The goal of this research is to understand DL systems as well as possible. This means there is not one clear goal by that we could judge our performance. However, I think there are some ways to test whether we actually increased our understanding of different parts of the system. These include
- Can we predict with high accuracy whether a network will learn or not learn a specific property before we train it, e.g. from size, hyperparameters, data and compute alone?
- Can we predict with high accuracy whether a phenomenon has already been learned before we test it on a benchmark, e.g. can we tell whether it learned 2-digit addition after looking at a set of circuits?

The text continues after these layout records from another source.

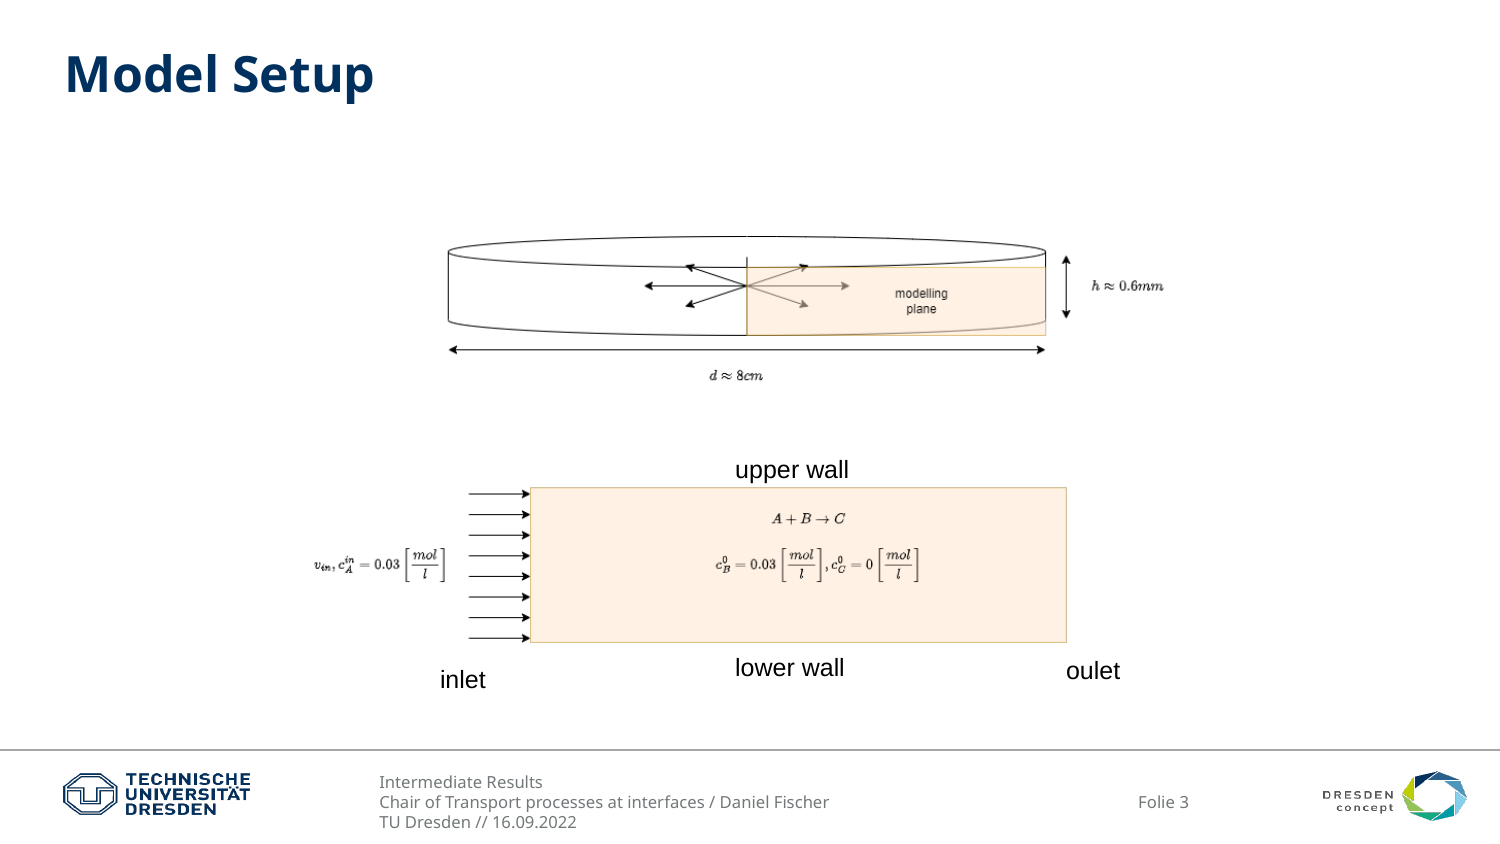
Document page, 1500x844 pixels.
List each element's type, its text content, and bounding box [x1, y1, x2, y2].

picture [283, 236, 1180, 647]
picture [1323, 771, 1467, 821]
text_box upper wall [720, 448, 875, 492]
text_box oulet [1051, 649, 1158, 697]
text_box lower wall [720, 646, 875, 690]
text_box inlet [425, 658, 508, 709]
picture [63, 773, 250, 815]
title Model Setup [64, 42, 1437, 142]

- Can we predict with high accuracy which part of the network is “responsible” for a task with a very limited budget of forward passes, e.g. if we’re only allowed ten different prompts? Bonus: can we explain the respective behavior?
- Can we attribute a specific input-output behavior and explain it on a mechanistic level within a certain budget of time, e.g. can we find the “car circuit” in an LLM within 60 minutes using whatever method we want?
Understanding more parts of the DL pipeline can always also lead to an increase in dangerous capabilities. Essentially, whenever we understand technology better, we can use that knowledge to make it more efficient or powerful.
- I think that understanding the system better tends to favor alignment vs. capabilities, i.e. for alignment understanding seems more necessary than for capabilities (see e.g. my post on the defender’s advantage of interpretability),
- since people deploy ML systems in the real world at large scale, I don’t really see a way around “understanding the system better” and
- one can always choose not to publish the results or only share them among a trusted group of researchers. I expect at least some of this work to be private by default.
I’m currently excited about this agenda and will likely explore some of the project ideas in the long doc in the near future. However, I’m still uncertain how promising I find the agenda compared to other approaches to alignment. Feedback and considerations are welcome.